Saudi Arabia has not been this hard hit from falling oil prices since 1998. The country’s breakeven oil price where it can balance its ever burgeoning budget is around $100 a barrel, but the steady decline in price to around $40 while not a crisis just yet, is hurting its economy.
Falling Stocks, Falling Riyal
Being stubborn could be the key to its future distress as the country has refused to cut production to lift prices as it continues to try to muscle out shale oil industry in the U.S. and elsewhere. Now, due to oil prices being equally as stubborn and remaining low, economists are already forecasting a budget deficit of nearly 20% of GDP, and the International Monetary Fund is already predicting its first current account deficit in over a decade. This is causing the government to use its extensive reserves to shore things up while its stock market falls affecting the neighboring markets at the same time.
Maintaining the Budget
While Saudi Arabia went through a similar scare seventeen years ago, the main difference today, is that the cost of maintaining the state as the main employer and supporting the extravagance its citizens are accustomed to, has increased significantly.
To compound the issue, it has not done nearly as much as it could to expand alternative sources of revenue despite being one of the richest countries in world. In Saudi Arabia, gasoline costs 16 cents per liter as it is subsidized by the state, and there are no personal income taxes aside from the religious zakat.

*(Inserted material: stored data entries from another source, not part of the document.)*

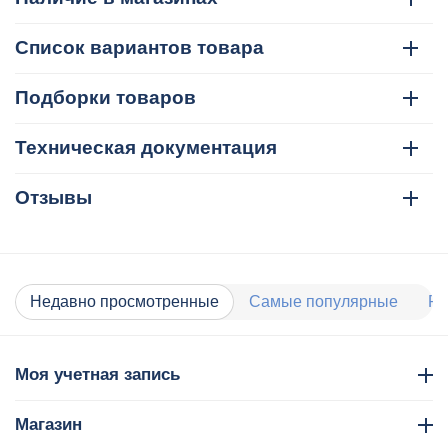
Список вариантов товара
Подборки товаров
Техническая документация
Отзывы
Недавно просмотренные
Самые популярные
Ра
Моя учетная запись
Магазин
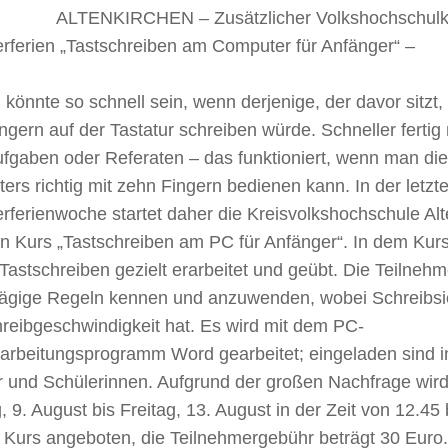
ALTENKIRCHEN – Zusätzlicher Volkshochschulku
ferien „Tastschreiben am Computer für Anfänger“ –
könnte so schnell sein, wenn derjenige, der davor sitzt, 
ngern auf der Tastatur schreiben würde. Schneller fertig 
fgaben oder Referaten – das funktioniert, wenn man die
rs richtig mit zehn Fingern bedienen kann. In der letzt
ferienwoche startet daher die Kreisvolkshochschule Alt
n Kurs „Tastschreiben am PC für Anfänger“. In dem Kurs
Tastschreiben gezielt erarbeitet und geübt. Die Teilnehm
lägige Regeln kennen und anzuwenden, wobei Schreibsi
reibgeschwindigkeit hat. Es wird mit dem PC-
rarbeitungsprogramm Word gearbeitet; eingeladen sind 
 und Schülerinnen. Aufgrund der großen Nachfrage wird 
 9. August bis Freitag, 13. August in der Zeit von 12.45 
 Kurs angeboten, die Teilnehmergebühr beträgt 30 Euro. A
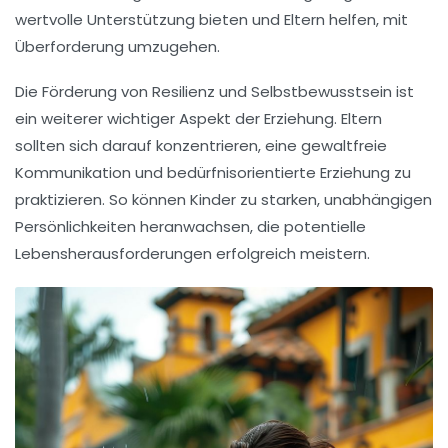
wertvolle Unterstützung bieten und Eltern helfen, mit
Überforderung
umzugehen.
Die Förderung von
Resilienz
und
Selbstbewusstsein
ist
ein weiterer wichtiger Aspekt der
Erziehung
. Eltern
sollten sich darauf konzentrieren, eine
gewaltfreie
Kommunikation
und
bedürfnisorientierte Erziehung
zu
praktizieren. So können Kinder zu starken, unabhängigen
Persönlichkeiten heranwachsen, die potentielle
Lebensherausforderungen erfolgreich meistern.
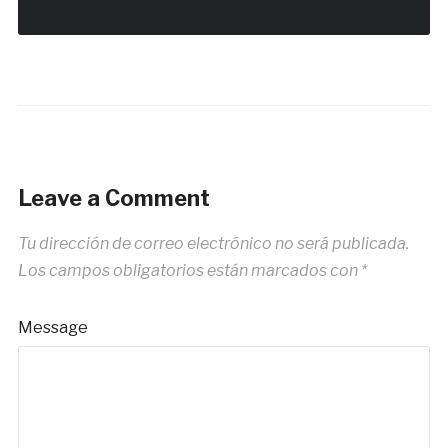
Leave a Comment
Tu dirección de correo electrónico no será publicada.
Los campos obligatorios están marcados con
*
Message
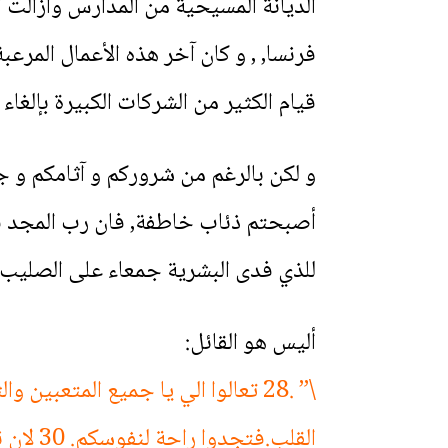
الديانة المسيحية من المدارس وأزالت
فرنسا, , و كان آخر هذه الأعمال المرع
قيام الكثير من الشركات الكبيرة بإلغا
و لكن بالرغم من شروركم و آثامكم و جرا
أصبحتم ذئاب خاطفة, فان رب المجد فاتح
للذي فدى البشرية جمعاء على الصليب!
أليس هو القائل:
القلب.فتجدوا راحة لنفوسكم. 30 لان نيري هين وحملي خفيف\” مت 11: 28-30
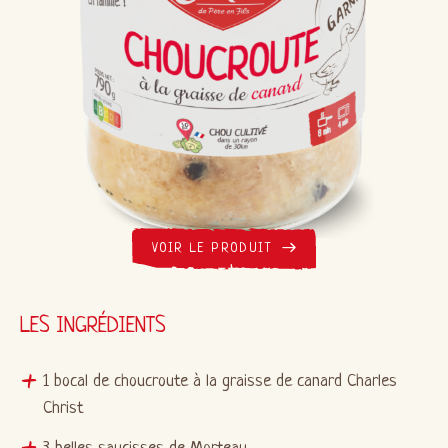
VOIR LE PRODUIT
LES INGRÉDIENTS
1 bocal de choucroute à la graisse de canard Charles
Christ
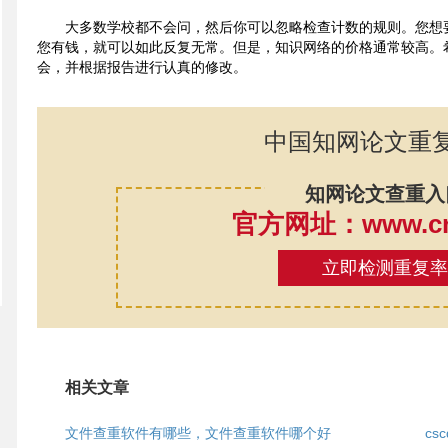
大多数学校都不会问，然后你可以忽略检查计数的规则。您想
您有钱，就可以如此反复无常。但是，知识网络的价格通常较高。
会，并根据报告进行认真的修改。
中国知网论文重
知网论文查重入
官方网址：www.cnk
立即检测重复
相关文章
文件查重软件有哪些，文件查重软件哪个好
cs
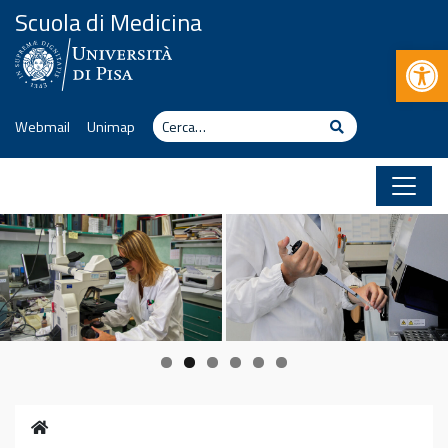
Vai al contenuto
Scuola di Medicina
Apr
Cerca
Cerca
Webmail
Unimap
Home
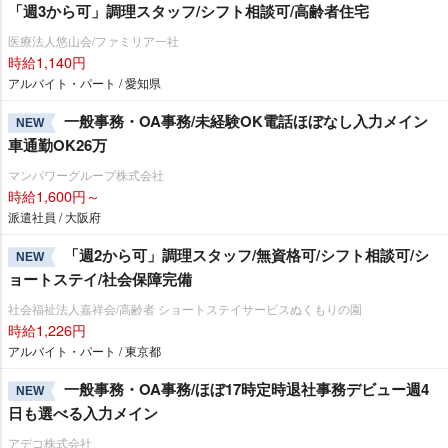
「週3から可」調理スタッフ/シフト相談可/高齢者住宅
医療法人悠山会/ファミリア一社
時給1,140円
アルバイト・パート / 愛知県
一般事務・OA事務/未経験OK電話ほぼなし入力メイン
NEW
車通勤OK26万
マンパワーグループ株式会社
時給1,600円～
派遣社員 / 大阪府
「週2から可」調理スタッフ/無資格可/シフト相談可/シ
NEW
ョートステイ/社会保障完備
社会福祉法人嘉祥会/高齢者 ショートステイサービスぬくもりの園
時給1,226円
アルバイト・パート / 東京都
一般事務・OA事務/ほぼ17時定時退社事務デビュー週4
NEW
日も選べる入力メイン
アデコ株式会社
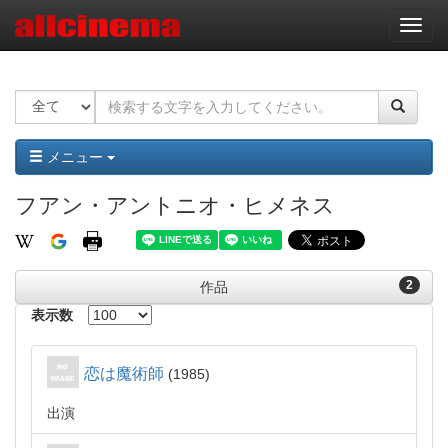
ナ
ビ
ゲ
ー
シ
ョ
ン
メニュー
フアン・アントニオ・ヒメネス
2
作品
表示数
恋は魔術師
1985
出演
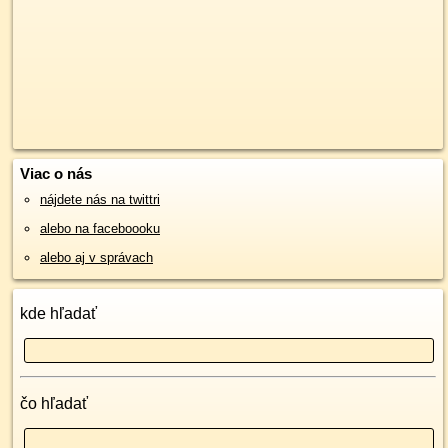
Viac o nás
nájdete nás na twittri
alebo na faceboooku
alebo aj v správach
kde hľadať
čo hľadať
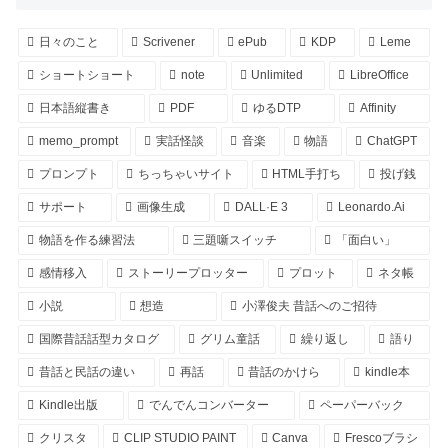
日々のこと
Scrivener
ePub
KDP
Leme
ショートショート
note
Unlimited
LibreOffice
日本語縦書き
PDF
ゆるDTP
Affinity
memo_prompt
実話怪談
音楽
物語
ChatGPT
プロンプト
ちっちゃいサイト
HTML手打ち
投げ銭
サポート
画像生成
DALL·E 3
Leonardo.Ai
物語を作る練習法
三題噺スイッチ
「面白い」
感情移入
ストーリープロッター
プロット
ネタ帳
小説
想造
小澤俊夫 昔話へのご招待
国際昔話話型カタログ
グリム童話
繰り返し
語り
昔話と民話の違い
再話
昔話のかけら
kindle本
Kindle出版
でんでんコンバーター
ペーパーバック
クリスタ
CLIP STUDIO PAINT
Canva
Frescoブラシ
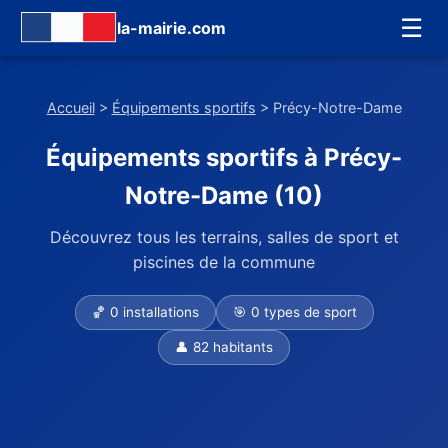
☰
la-mairie.com
Accueil
>
Équipements sportifs
> Précy-Notre-Dame
Équipements sportifs à Précy-
Notre-Dame (10)
Découvrez tous les terrains, salles de sport et
piscines de la commune
🏀 0 installations
🎯 0 types de sport
👤 82 habitants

What is becoming increasingly obvious is that some changes will have to be made, such as freezing the expansion of two mosques in Mecca or taxing the wealthy, both of which, for now, are unthinkable. The latest attempt to curtail the budget expenses is the formation of a new economic council headed by Deputy Crown Prince, Mohammed bin Salman, which could help make the changes needed, provided it moves quickly enough.